# Prompt
Please continue the case report on bladder lymphoma, starting right after its last sentence and ignoring the entries that follow it.

# Page extract
○ ○ ○ ○ ○

CT scan done after 15 days and 9 months after operation were normal. The patient has continued to remain disease free and is on regular follow up. When she was seen last on 31st October 2000 ( 11 years follow up ) there was no evidence of tumour recurrence or metastasis.
The entire mucosal surface of the bladder was involved by multiple polypoid masses varying in size from 1-5 cm in diameter. The overlying mucosa was thin and haemorrhagic. Cut sections showed firm, homogenous areas with focal haemorrhage. Microscopic examination showed a Non Hodgkins lymphoma involving the full thickness of the bladder wall.
Although secondary involvement of the genitourinary tract is occasionally seen ingeneralised lymphomas, primary lymphoma of the urinary bladder is extremely rare (1,2,4). The tumour comprises 0.2% of all bladder neoplasms (1,5). The majority of the affected patients, like the present one are elderly females in the fifth to seventh decades.

○ ○ ○ ○ ○

# Information given
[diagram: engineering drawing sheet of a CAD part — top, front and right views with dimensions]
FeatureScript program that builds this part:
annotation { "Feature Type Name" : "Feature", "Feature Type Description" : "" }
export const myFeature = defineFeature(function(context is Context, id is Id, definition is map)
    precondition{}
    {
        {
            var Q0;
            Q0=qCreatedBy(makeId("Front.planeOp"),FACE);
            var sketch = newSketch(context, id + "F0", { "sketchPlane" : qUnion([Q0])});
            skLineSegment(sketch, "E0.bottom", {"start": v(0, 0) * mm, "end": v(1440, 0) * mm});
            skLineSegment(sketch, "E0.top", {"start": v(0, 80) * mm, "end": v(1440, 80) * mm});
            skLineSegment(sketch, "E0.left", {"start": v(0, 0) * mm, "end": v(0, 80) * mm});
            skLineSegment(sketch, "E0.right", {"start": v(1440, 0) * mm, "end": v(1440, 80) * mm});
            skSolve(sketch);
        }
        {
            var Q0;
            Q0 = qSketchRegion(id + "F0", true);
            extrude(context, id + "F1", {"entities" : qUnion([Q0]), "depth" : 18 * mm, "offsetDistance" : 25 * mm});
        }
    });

○ ○ ○ ○ ○

# Task answer
The most common symptom is periodic haematuria of variable intensity associated with frequency and dysuria occurring in 77% of patients in contrast to only 12% of patients with other bladder malignancies (1,4) Associated urinary tract infection occurs in about 50% of patients. (6)
Development of primary lymphoma of the bladder is controversial as it is documented that no lymphoid tissue is normally present in the bladder.
However, it is now agreed that lymphoid tissue can develop in bladders affected by chronic cystitis and this can give rise to the development of lymphoma (4).
Nevertheless a number of cases have been reported with absence of chronic cystitis and here it is postulated that the tumour may originate in the lymphoid tissue derived from the embryonic cloaca (5).
The knowledge of radiographic findings in bladder lymphoma is limited. A radiological diagnosis is possible but a definite distinction cannot be made between Transitional Cell Carcinoma and Lymphoma.
Obstruction with hydronephrosis is uncommon since the tumour typically does not involve the ureteric orifice (4) whereas in this case there was left ureteric occlusion with hydroureter and hydronephrosis.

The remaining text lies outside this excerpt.